Katrice Lee: Military police admit photo-fit is decades old

  • Published
Photo-fit of the manImage source, Royal Military Police
Image caption,

Royal Military Police said this man was seen putting a child in a green saloon car near where Katrice Lee disappeared

A photo-fit of a suspect in the case of a missing toddler remained "buried" for 36 years, military police have admitted.

Katrice Lee, from Hartlepool, went missing from a Naafi supermarket at a military base in Paderborn, Germany, where her family was stationed.

The Royal Military Police (RMP) said the man in the picture was seen putting a child in a green car in the same area where she was last seen in 1981.

It released the image this week.

The photo-fit, made shortly after Katrice went missing, was discovered during a reassessment of old and new evidence.

The toddler's sister, Natasha Lee, said she had been told by an RMP officer the information had been discounted at the time but they do not know why.

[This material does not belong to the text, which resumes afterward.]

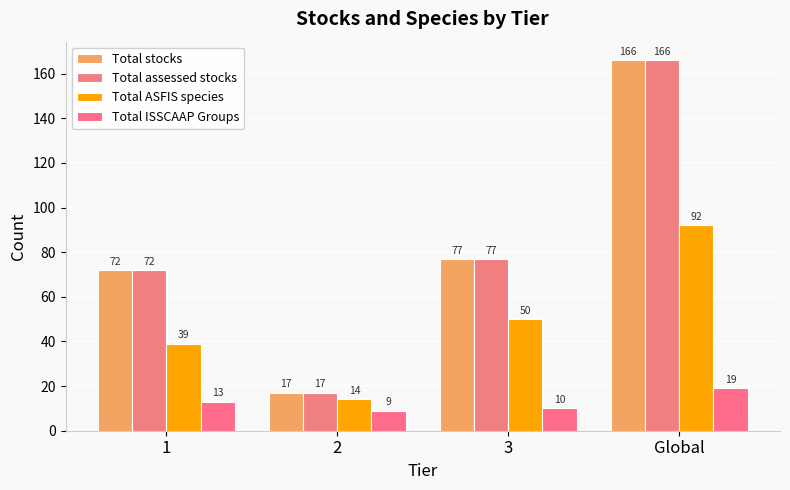

How many data points does each series have?

4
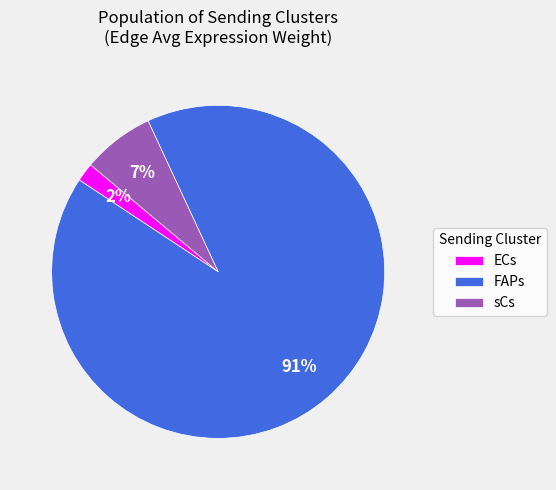

True or false: FAPs accounts for 99% of the total.

False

Ms Lee said she was "struggling to process" why investigators would not consider the "significant" eyewitness information to be relevant, when it described a man putting a child who resembled Katrice into a car.

Image source, Family photo
Image caption,

Katrice Lee went missing on her second birthday while out shopping with her mother

She believes it is because they assumed her sister had fallen in the nearby river and drowned.

Katrice's father, Richard Lee, also believes they had been "closing their minds to any other theory so the consequences are this was pushed to one side and for some reason it's been buried away".

Not releasing the photo-fit for 36 years was "glaring mistake", he said.

The image was shown on the BBC's Crimewatch on Monday night.

After the broadcast the RMP initially refused to confirm how old the photo-fit was.

In a statement the force said it "was deemed useful to the investigation" but would not confirm or deny, at that point, they had found it while reassessing evidence and decided to release it.